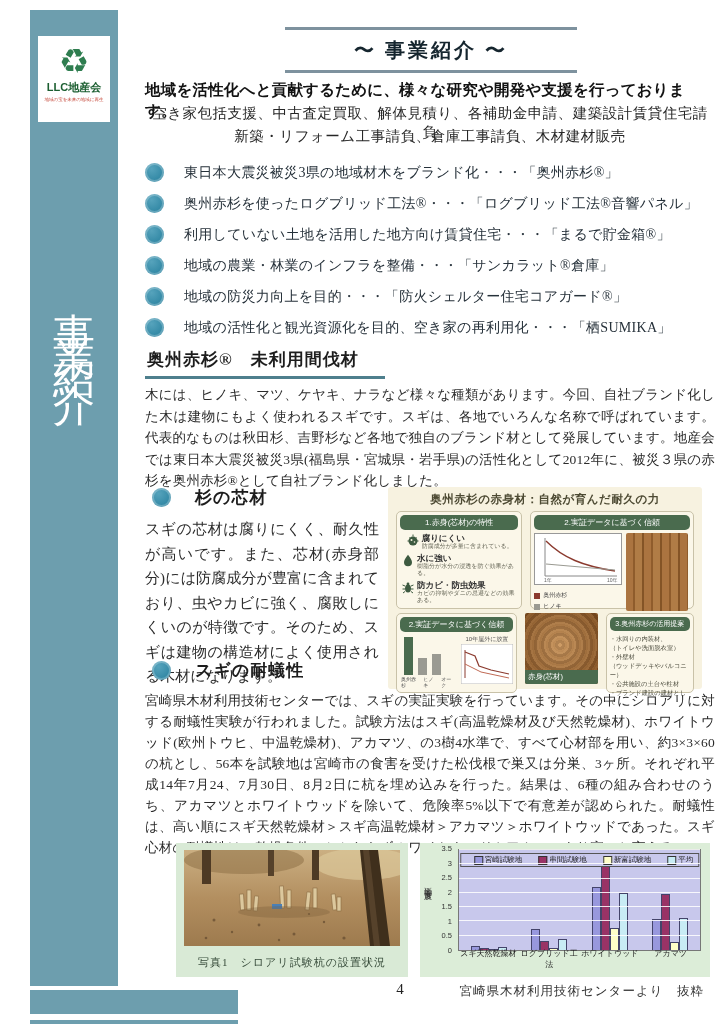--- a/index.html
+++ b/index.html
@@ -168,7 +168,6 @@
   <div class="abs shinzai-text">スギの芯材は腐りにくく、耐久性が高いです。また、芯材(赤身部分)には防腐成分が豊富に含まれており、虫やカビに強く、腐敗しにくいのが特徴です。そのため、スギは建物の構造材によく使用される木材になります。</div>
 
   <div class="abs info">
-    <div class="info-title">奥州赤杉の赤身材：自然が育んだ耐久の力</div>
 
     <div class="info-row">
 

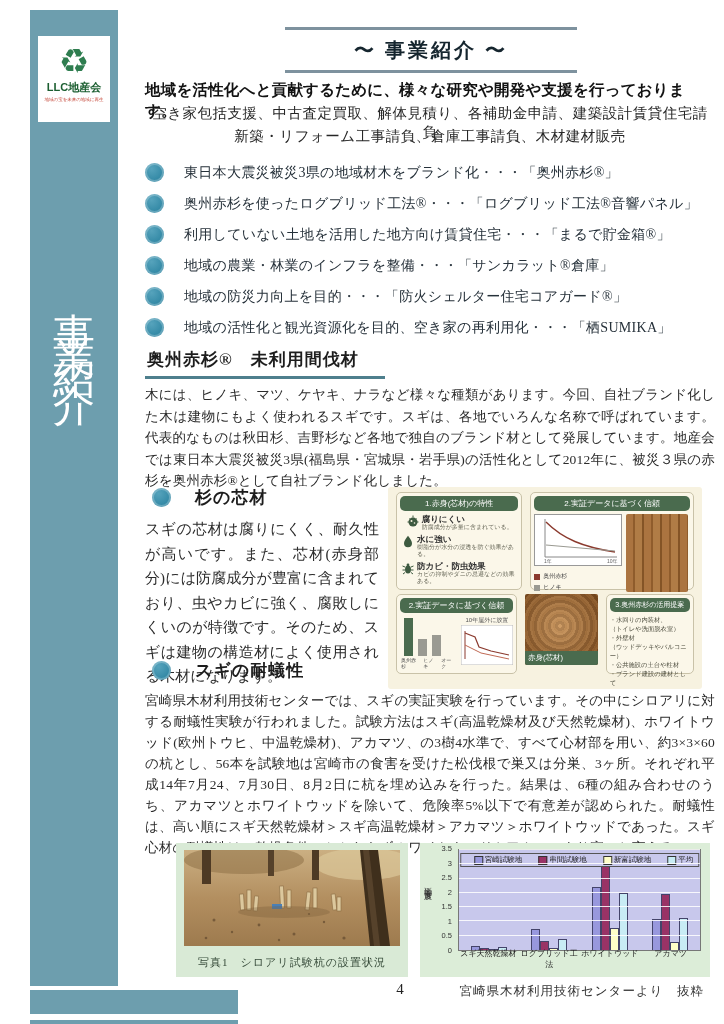--- a/index.html
+++ b/index.html
@@ -62,7 +62,7 @@
   .info-row{display:flex;gap:8px;}
   .ibox{background:#FBF7E9;border:1px solid #c9c2a8;border-radius:5px;padding:3px;box-sizing:border-box;}
   .ipill{background:#4A6B4E;color:#fff;font-size:8px;text-align:center;border-radius:5px;padding:2px 0;margin-bottom:3px;}
-  .feat-row{display:flex;align-items:flex-start;margin:3px 1px;justify-content:center;}
+  .feat-row{display:flex;align-items:flex-start;margin:3px 1px;}
   .feat-icon{flex:0 0 16px;height:14px;}
   .feat-title{font-size:8.5px;font-weight:bold;color:#2f2f2f;line-height:10px;}
   .feat-desc{font-size:6px;color:#6b6b5c;line-height:7px;}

____

### GOAL OF THE EXERCISE
Look over the entries above. Copy every line that contains the word "center".

### ANSWER FOR THE TASK
   .ipill{background:#4A6B4E;color:#fff;font-size:8px;text-align:center;border-radius:5px;padding:2px 0;margin-bottom:3px;}
-  .feat-row{display:flex;align-items:flex-start;margin:3px 1px;justify-content:center;}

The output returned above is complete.